Today the Supreme Court issued a decision, described below, of interest to the business community.

Cuomo v. Clearing House Association, L.L.C., No. 08-453 (previously discussed in the January 16, 2009 Docket Report)

In a 5-4 decision authored by Justice Scalia, the Supreme Court held today that the National Bank Act (“NBA”), 12 U.S.C. § 484(a), does not prohibit states from enforcing generally applicable state laws against national banks, but does prohibit states from issuing investigative subpoenas to such banks. 

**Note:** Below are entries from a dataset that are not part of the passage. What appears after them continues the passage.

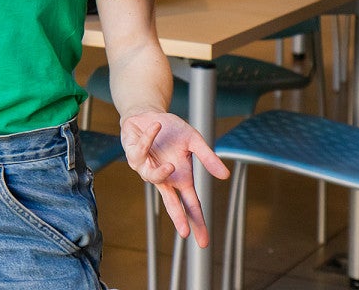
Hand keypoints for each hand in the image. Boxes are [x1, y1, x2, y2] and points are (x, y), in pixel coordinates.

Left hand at [120, 110, 229, 247]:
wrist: (148, 115)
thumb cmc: (171, 131)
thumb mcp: (194, 141)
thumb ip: (208, 158)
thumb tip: (225, 176)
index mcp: (180, 178)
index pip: (191, 204)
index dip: (197, 222)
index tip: (203, 242)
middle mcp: (164, 177)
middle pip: (172, 203)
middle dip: (178, 217)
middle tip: (185, 233)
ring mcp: (147, 168)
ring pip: (153, 177)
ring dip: (162, 173)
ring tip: (171, 165)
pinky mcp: (133, 156)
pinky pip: (141, 150)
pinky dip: (149, 137)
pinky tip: (156, 126)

The case arose out of the New York State Attorney General’s investigation of the home mortgage industry for violations of the state’s fair-lending laws.  After the Attorney General requested that certain banks share non-public information about their lending practices “in lieu of a subpoena,” the federal Office of the Comptroller of the Currency (“OCC”) and a banking trade group successfully sued to enjoin the information request.  The district court issued an injunction that prohibited the Attorney General from enforcing state fair-lending laws through demands for records or judicial proceedings.  The Second Circuit affirmed.  In its decision today, the Supreme Court affirmed in part and reversed in part.

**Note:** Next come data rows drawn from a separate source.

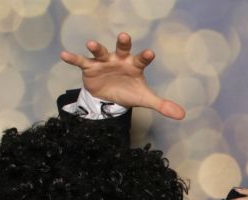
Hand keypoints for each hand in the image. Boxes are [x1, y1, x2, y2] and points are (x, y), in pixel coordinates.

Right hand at [60, 32, 185, 119]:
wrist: (109, 97)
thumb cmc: (129, 91)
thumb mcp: (145, 99)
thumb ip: (162, 105)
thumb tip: (182, 115)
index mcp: (134, 65)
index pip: (142, 59)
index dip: (145, 56)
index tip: (150, 53)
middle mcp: (119, 59)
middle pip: (121, 48)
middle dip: (123, 43)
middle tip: (124, 36)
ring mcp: (104, 62)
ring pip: (100, 52)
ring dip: (96, 48)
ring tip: (92, 44)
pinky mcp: (89, 67)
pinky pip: (80, 61)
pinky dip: (72, 58)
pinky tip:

Section 484(a) of the NBA provides that “[n]o national bank shall be subject to any visitorial powers except as authorized by Federal law.”  An OCC regulation interprets the term “visitorial powers” to include—and thus to have the effect of proscribing—state “enforcement actions.”  12 C.F.R. § 7.4000(a)(1).  The Court acknowledged that the term “visitorial powers” is ambiguous, and that the OCC’s interpretation is therefore due deference if it is reasonable.  But—relying on contemporary understanding of the term’s meaning at the time the NBA was adopted, subsequent judicial decisions, practical consequences, and otherwise inexplicable exceptions acknowledged by the OCC itself—the Court held that the OCC had unreasonably interpreted the term to reach state judicial enforcement actions.  At the same time, however, the Court concluded that OCC had reasonably interpreted the term to include, and thus proscribe, state administrative oversight actions.  Accordingly, distinguishing between “sovereign-as-supervisor” and “sovereign-as-law-enforcer,” the Court vacated the injunction to the extent it prohibited the state attorney general from suing to enforce the state’s fair-lending laws, but sustained the injunction to the extent it barred the state from issuing administrative subpoenas. 

Justice Thomas, joined by the Chief Justice and Justices Kennedy and Alito, dissented as to the partial vacatur.  The dissenters believed that the OCC’s regulation provided a reasonable interpretation of the ambiguous phrase “visitorial powers” and that it was therefore entitled to deference.